RENO - Priest Jacob Carazo remembers the time he received a blessing from Pope John Paul II at the Vatican. He has the photograph to prove it.

Carazo showed the photo to a reporter on Saturday at St. Thomas Aquinas Cathedral in downtown Reno after the death of the 84-year-old pontiff.

"When I look at the photo, I see myself encountering a very holy man," said an emotional Carazo, who also served a mass with John Paul and saw him many other times while studying in Rome from 1998 to 2003.

"He truly defined being a father. Every person was precious to him, and he had a special love for those studying for the priesthood," Carazo said.

Carazo joined other Nevadans in mourning the death of John Paul, remembering him as a warm, loving man who embraced the poor, children and Hispanics.

Sen. Harry Reid, D-Nev., praised the pope's ability to show strength in the face of adversity, and said he hopes the world draws inspiration from his life.

"(He) was a man of amazing strength and courage, and his voice on behalf on peace and the world's poor and oppressed will be dearly missed," Reid said. "He was not only a spiritual leader for the world's Catholics, but a role model for people of all faiths."

Rep. Jim Gibbons, R-Nev., said John Paul gained first-hand knowledge of the terrors of tyranny and oppression because he was raised in Poland during the holocaust.

"(He) will be remembered in history for his quiet grace and for his strong leadership that helped foster peace and freedom in so many corners of our world," Gibbons said.

In Las Vegas, a memorial service is planned this week at the Guardian Angel Cathedral just off the Strip.

"We lost a great person, a person who had championed everything from human dignity to Solidarity (trade union movement in Poland). It's a tremendous loss," said priest Bede Wevita, spokesman for the Las Vegas Diocese.

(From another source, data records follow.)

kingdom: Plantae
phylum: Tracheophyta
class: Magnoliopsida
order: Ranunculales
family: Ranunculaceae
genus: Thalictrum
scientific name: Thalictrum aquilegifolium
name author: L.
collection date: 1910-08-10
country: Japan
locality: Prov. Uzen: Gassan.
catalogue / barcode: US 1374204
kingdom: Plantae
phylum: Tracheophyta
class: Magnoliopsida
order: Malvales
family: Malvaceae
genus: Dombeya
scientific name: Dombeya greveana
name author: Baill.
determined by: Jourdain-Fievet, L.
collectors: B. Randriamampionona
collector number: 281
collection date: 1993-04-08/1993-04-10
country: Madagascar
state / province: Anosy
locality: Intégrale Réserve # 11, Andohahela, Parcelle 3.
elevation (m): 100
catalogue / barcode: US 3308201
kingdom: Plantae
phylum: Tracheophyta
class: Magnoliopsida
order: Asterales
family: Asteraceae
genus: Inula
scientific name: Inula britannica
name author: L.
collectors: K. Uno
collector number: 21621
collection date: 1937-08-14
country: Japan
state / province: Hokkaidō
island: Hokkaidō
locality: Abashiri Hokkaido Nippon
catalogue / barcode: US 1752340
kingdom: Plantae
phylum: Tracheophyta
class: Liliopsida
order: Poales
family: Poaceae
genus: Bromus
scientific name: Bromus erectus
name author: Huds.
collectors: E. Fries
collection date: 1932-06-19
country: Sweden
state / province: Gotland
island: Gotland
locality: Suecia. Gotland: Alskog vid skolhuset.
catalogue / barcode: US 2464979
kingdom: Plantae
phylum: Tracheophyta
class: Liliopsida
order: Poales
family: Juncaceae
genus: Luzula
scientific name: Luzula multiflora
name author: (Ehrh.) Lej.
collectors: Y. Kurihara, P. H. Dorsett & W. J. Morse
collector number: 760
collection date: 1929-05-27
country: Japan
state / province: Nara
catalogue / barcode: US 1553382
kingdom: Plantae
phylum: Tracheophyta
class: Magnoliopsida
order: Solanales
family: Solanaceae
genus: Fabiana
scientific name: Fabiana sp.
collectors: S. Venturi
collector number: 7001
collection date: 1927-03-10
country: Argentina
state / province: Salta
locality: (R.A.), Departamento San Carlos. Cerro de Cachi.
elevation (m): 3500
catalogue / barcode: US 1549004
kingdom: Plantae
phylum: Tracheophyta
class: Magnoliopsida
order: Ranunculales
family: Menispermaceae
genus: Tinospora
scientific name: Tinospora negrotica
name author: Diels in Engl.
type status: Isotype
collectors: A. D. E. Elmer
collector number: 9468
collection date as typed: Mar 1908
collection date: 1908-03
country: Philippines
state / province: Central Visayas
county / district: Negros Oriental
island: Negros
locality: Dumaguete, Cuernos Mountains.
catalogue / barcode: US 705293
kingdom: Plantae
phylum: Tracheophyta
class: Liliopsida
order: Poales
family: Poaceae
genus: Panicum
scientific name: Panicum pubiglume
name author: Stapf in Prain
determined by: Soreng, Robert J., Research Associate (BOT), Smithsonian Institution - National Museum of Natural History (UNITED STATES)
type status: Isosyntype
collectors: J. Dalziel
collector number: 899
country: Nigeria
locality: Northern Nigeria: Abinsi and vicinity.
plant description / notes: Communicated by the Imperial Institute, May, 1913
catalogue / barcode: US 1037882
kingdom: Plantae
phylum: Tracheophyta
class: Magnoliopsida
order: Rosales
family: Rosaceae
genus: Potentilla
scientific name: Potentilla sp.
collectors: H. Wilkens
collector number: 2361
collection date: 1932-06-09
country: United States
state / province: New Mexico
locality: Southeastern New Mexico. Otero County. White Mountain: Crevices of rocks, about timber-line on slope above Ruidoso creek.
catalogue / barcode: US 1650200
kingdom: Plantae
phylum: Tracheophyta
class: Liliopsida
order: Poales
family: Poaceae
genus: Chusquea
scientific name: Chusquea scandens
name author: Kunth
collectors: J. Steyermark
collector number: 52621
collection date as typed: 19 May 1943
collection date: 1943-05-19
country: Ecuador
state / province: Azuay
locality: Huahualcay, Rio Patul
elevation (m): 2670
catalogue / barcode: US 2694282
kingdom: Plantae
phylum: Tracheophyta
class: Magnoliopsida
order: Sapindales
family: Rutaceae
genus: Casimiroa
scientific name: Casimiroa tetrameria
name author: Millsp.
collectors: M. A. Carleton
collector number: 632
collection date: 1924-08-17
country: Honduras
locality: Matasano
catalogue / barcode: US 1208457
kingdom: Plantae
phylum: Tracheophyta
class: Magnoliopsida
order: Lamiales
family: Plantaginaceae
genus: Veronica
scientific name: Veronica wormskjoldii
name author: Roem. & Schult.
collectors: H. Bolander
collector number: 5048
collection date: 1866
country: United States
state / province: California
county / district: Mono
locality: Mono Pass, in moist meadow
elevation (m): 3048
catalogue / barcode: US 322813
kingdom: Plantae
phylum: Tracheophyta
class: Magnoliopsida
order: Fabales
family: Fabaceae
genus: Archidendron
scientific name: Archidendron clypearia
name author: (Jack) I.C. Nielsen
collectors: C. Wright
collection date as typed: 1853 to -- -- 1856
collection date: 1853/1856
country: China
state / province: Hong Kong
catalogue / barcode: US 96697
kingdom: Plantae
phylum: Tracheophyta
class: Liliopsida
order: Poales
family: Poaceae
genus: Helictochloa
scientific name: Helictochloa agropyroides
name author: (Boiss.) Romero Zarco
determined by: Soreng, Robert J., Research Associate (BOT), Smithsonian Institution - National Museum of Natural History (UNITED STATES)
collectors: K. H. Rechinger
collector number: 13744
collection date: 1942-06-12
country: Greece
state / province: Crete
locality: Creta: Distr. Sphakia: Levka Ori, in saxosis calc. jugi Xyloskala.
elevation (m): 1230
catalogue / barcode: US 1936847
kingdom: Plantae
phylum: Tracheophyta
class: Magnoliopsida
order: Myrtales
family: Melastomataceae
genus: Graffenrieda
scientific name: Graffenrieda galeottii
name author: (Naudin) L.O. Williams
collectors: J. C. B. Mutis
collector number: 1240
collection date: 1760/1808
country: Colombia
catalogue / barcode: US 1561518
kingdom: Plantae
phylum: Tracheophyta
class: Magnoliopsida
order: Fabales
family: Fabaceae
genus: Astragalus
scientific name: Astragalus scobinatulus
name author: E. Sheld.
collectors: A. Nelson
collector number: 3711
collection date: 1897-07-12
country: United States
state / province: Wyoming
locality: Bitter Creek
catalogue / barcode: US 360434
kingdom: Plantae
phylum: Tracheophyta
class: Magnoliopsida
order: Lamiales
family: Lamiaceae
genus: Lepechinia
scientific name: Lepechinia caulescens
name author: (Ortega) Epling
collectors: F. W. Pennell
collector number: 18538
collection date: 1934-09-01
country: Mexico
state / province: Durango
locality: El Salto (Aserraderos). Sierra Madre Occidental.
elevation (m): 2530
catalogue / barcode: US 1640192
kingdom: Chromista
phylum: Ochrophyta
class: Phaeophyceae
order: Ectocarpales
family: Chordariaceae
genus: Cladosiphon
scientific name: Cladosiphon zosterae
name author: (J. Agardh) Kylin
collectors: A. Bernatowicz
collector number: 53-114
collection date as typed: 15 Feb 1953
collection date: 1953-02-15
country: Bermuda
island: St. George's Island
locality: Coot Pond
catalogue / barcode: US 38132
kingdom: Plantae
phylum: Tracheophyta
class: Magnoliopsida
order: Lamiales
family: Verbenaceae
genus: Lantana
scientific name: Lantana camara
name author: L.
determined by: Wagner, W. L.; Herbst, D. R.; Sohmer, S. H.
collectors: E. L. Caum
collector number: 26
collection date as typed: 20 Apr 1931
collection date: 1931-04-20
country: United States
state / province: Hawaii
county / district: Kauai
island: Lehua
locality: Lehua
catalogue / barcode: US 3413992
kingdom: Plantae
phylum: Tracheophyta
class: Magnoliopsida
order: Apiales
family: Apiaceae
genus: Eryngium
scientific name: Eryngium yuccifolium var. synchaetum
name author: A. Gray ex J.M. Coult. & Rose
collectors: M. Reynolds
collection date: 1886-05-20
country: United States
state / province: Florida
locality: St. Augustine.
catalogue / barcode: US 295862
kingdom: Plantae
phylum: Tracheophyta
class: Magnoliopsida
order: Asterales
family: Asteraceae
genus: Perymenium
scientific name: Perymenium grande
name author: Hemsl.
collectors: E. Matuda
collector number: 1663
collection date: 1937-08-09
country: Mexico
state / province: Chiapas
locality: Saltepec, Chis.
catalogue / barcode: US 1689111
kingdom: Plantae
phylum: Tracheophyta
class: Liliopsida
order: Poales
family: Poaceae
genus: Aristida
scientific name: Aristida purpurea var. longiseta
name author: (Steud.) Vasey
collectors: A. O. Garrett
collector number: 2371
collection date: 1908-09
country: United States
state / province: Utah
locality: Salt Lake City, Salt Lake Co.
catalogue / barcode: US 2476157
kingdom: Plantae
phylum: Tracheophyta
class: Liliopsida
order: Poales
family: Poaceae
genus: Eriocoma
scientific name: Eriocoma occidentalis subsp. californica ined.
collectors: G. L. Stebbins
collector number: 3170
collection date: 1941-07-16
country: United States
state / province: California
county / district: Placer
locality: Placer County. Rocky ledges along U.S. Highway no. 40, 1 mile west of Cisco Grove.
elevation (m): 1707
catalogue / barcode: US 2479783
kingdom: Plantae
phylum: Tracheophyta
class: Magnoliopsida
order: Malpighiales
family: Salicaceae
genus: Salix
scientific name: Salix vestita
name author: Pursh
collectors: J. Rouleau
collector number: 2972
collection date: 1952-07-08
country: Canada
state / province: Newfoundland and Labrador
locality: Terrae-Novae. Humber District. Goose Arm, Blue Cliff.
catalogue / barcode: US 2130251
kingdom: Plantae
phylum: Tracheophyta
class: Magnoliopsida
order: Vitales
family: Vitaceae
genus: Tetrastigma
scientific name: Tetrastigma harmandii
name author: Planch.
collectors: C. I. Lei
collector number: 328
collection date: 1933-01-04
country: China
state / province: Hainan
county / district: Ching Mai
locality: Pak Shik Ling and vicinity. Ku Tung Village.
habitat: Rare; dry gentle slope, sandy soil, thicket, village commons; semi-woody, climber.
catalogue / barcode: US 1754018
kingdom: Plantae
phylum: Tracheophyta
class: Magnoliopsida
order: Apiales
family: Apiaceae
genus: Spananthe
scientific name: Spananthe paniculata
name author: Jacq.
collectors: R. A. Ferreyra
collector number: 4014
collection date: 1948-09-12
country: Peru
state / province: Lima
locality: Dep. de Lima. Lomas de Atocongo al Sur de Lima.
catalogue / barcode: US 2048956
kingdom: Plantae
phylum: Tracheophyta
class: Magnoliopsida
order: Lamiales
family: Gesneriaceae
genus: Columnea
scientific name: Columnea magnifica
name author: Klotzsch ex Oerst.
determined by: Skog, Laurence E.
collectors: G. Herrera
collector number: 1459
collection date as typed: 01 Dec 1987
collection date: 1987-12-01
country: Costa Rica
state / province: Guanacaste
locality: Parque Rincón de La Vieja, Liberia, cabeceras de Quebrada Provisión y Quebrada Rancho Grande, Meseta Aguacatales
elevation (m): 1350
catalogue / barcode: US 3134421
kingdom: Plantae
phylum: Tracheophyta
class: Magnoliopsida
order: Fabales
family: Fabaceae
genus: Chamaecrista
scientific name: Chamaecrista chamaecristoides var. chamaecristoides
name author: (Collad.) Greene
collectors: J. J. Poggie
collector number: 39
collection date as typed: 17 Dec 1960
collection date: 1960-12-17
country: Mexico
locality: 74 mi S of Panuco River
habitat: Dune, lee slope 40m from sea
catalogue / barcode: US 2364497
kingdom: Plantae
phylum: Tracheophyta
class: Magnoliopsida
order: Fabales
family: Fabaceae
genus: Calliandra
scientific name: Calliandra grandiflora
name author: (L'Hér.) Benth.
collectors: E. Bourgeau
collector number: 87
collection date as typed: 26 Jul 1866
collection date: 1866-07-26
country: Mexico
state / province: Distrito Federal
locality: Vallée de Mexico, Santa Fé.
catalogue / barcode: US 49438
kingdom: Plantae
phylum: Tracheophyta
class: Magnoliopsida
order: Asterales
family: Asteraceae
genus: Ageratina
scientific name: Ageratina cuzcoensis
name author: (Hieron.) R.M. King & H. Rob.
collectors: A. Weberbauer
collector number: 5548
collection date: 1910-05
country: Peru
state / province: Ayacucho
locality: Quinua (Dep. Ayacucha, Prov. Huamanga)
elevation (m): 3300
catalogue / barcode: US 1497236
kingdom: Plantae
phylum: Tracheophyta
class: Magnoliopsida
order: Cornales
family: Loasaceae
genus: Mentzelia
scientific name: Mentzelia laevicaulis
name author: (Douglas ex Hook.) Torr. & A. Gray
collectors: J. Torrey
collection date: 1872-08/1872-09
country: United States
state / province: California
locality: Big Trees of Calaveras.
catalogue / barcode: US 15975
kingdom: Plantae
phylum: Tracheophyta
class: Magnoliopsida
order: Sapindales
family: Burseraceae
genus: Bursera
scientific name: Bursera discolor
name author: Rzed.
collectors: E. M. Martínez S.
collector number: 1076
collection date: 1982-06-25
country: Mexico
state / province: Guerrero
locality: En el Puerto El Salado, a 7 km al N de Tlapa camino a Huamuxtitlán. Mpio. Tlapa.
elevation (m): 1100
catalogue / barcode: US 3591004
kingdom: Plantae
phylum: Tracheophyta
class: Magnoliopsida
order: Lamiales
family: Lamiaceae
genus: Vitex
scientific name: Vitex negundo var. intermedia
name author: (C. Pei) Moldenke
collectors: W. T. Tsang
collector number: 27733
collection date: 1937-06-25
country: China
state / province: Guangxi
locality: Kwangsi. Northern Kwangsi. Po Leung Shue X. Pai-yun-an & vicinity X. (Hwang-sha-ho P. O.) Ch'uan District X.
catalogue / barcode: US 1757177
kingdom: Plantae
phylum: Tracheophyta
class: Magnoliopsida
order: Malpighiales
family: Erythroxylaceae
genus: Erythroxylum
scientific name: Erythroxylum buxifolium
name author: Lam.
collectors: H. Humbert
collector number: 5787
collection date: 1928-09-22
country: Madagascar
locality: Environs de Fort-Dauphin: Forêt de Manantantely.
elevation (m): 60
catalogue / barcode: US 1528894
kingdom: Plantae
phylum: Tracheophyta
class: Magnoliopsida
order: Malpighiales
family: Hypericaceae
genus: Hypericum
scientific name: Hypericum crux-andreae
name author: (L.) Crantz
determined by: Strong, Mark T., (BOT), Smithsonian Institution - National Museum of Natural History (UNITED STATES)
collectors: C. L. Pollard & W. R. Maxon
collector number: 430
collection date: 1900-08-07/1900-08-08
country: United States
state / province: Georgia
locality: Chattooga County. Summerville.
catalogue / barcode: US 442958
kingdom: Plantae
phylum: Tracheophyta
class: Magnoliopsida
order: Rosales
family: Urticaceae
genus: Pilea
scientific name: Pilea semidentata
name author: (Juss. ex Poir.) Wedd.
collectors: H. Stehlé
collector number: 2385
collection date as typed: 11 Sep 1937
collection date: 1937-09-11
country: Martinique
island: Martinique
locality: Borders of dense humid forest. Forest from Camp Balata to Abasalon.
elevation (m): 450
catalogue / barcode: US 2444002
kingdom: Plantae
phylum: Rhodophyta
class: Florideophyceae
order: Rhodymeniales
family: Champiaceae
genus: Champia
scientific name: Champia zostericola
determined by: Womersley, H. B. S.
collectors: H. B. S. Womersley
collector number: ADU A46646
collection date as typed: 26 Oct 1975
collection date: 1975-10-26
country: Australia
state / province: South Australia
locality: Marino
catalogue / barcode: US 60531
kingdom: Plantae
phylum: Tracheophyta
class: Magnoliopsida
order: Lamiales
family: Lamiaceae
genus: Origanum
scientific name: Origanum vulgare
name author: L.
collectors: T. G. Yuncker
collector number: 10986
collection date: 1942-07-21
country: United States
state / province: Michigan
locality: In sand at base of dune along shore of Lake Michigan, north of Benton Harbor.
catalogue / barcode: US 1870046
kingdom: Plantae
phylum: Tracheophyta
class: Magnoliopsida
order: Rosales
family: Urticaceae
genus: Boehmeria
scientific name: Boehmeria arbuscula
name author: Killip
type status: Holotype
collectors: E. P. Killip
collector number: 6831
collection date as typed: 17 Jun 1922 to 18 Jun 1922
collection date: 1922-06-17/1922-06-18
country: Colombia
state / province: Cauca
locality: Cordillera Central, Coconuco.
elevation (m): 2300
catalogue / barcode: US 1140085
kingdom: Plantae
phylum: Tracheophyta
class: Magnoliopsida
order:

To the north, church officials said a special service will be held in the Reno area to coincide with the pontiff's funeral. Details for both services were still pending.

"I'm sure that all Catholic churches in regular masses also will be remembering the Holy Father in a special way," said Vicar General George Wolf of the Reno Diocese.

Wolf recalled his two meetings with the pontiff at the Vatican - in 1998 and May 2004.

Last year, Wolf joined a group of about 35 bishops, including Phillip Straling of the Reno Diocese, at the meeting with John Paul. The pope had been suffering for years from Parkinson's disease.

"Six years ago, he was still walking and communicating readily," Wolf said. "The last time he wasn't talking as much. You really had to concentrate to understand him. But he was still very much on top of things for a man of 83 years."

Among other accomplishments, Wolf praised John Paul for his role in the fall of communism and for championing the rights of the poor.

"In his own way, he was a very good and gracious man who stood for a lot of right things," Wolf said. "No one individual in the world was seen or heard more from than him."

Parishioners at Reno's St. Thomas Aquinas hailed the pontiff for embracing Hispanics and children.

"Every time he spoke he said he loved Mexico," Antonio Horta said. "We hope the next pope takes the same way."

"He was so kind. To me, he's a saint," Gloria Castellanos said. "I like how he always encouraged young people."

Like other parishioners, Iveth Cruz-Hernandez said John Paul's death caused a profound sense of sadness.

"Let's hope the person who comes after him does a good job. He has big shoes to fill," Cruz-Hernandez said.